### Task prompt
Please report every line below that contains the word "Cística", copying each such line in full.

Top of Information provided

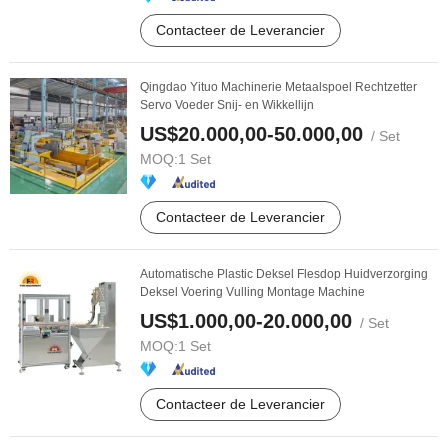
Contacteer de Leverancier
Qingdao Yituo Machinerie Metaalspoel Rechtzetter
Servo Voeder Snij- en Wikkellijn
US$20.000,00-50.000,00
/ Set
MOQ:
1 Set
Contacteer de Leverancier
Automatische Plastic Deksel Flesdop Huidverzorging
Deksel Voering Vulling Montage Machine
US$1.000,00-20.000,00
/ Set
MOQ:
1 Set
Contacteer de Leverancier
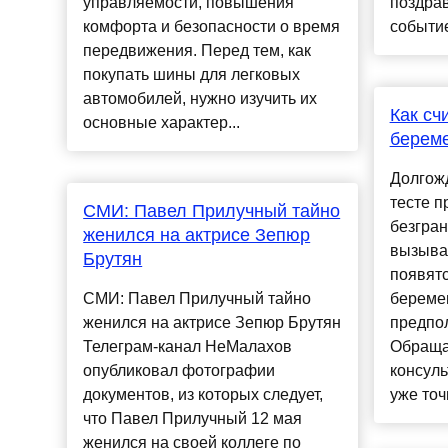
управляемости, повышения
поздрав
комфорта и безопасности о время
событие
передвижения. Перед тем, как
покупать шины для легковых
автомобилей, нужно изучить их
Как сч
основные характер...
берем
Долгож
тесте 
СМИ: Павел Прилучный тайно
безгран
женился на актрисе Зепюр
вызываю
Брутян
появят
СМИ: Павел Прилучный тайно
беремен
женился на актрисе Зепюр Брутян
предпо
Телеграм-канал НеМалахов
Обраща
опубликовал фотографии
консул
документов, из которых следует,
уже точ
что Павел Прилучный 12 мая
женился на своей коллеге по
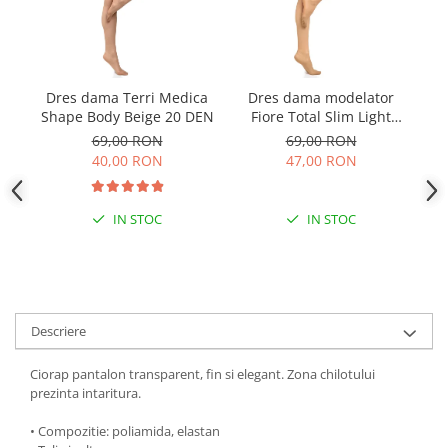
Dres dama Terri Medica
Dres dama modelator
D
Shape Body Beige 20 DEN
Fiore Total Slim Light
S
Natural 20 DEN
69,00 RON
69,00 RON
40,00 RON
47,00 RON
IN STOC
IN STOC
Descriere
Ciorap pantalon transparent, fin si elegant. Zona chilotului
prezinta intaritura.
• Compozitie: poliamida, elastan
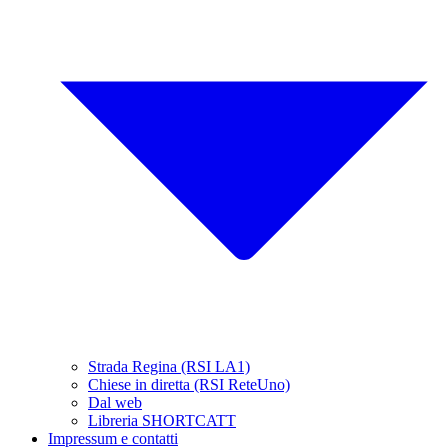
Strada Regina (RSI LA1)
Chiese in diretta (RSI ReteUno)
Dal web
Libreria SHORTCATT
Impressum e contatti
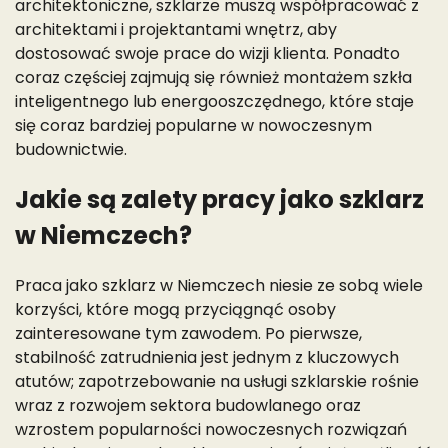
architektoniczne, szklarze muszą współpracować z
architektami i projektantami wnętrz, aby
dostosować swoje prace do wizji klienta. Ponadto
coraz częściej zajmują się również montażem szkła
inteligentnego lub energooszczędnego, które staje
się coraz bardziej popularne w nowoczesnym
budownictwie.
Jakie są zalety pracy jako szklarz
w Niemczech?
Praca jako szklarz w Niemczech niesie ze sobą wiele
korzyści, które mogą przyciągnąć osoby
zainteresowane tym zawodem. Po pierwsze,
stabilność zatrudnienia jest jednym z kluczowych
atutów; zapotrzebowanie na usługi szklarskie rośnie
wraz z rozwojem sektora budowlanego oraz
wzrostem popularności nowoczesnych rozwiązań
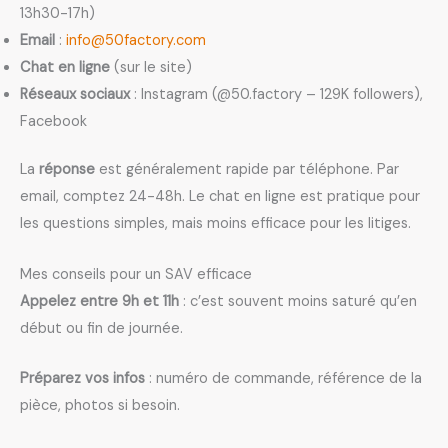
13h30-17h)
Email
:
info@50factory.com
Chat en ligne
(sur le site)
Réseaux sociaux
: Instagram (@50.factory – 129K followers),
Facebook
La
réponse
est généralement rapide par téléphone. Par
email, comptez 24-48h. Le chat en ligne est pratique pour
les questions simples, mais moins efficace pour les litiges.
Mes conseils pour un SAV efficace
Appelez entre 9h et 11h
: c’est souvent moins saturé qu’en
début ou fin de journée.
Préparez vos infos
: numéro de commande, référence de la
pièce, photos si besoin.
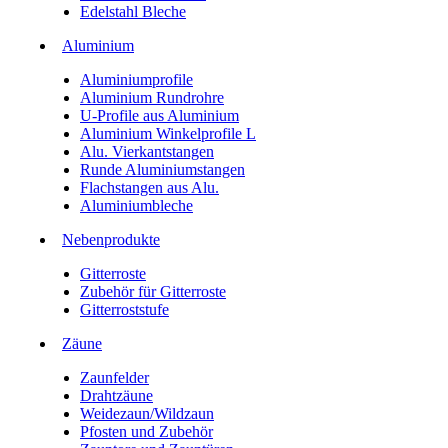
Edelstahl Bleche
Aluminium
Aluminiumprofile
Aluminium Rundrohre
U-Profile aus Aluminium
Aluminium Winkelprofile L
Alu. Vierkantstangen
Runde Aluminiumstangen
Flachstangen aus Alu.
Aluminiumbleche
Nebenprodukte
Gitterroste
Zubehör für Gitterroste
Gitterroststufe
Zäune
Zaunfelder
Drahtzäune
Weidezaun/Wildzaun
Pfosten und Zubehör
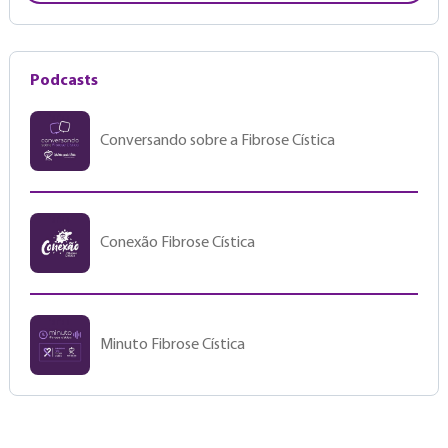
Podcasts
Conversando sobre a Fibrose Cística
Conexão Fibrose Cística
Minuto Fibrose Cística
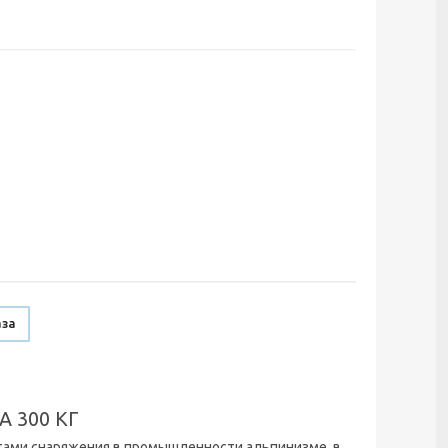
аза
 300 КГ
ми снаряжения в промышленности альпинизме, в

Bottom of Information provided

### Response area
Conversando sobre a Fibrose Cística
Conexão Fibrose Cística
Minuto Fibrose Cística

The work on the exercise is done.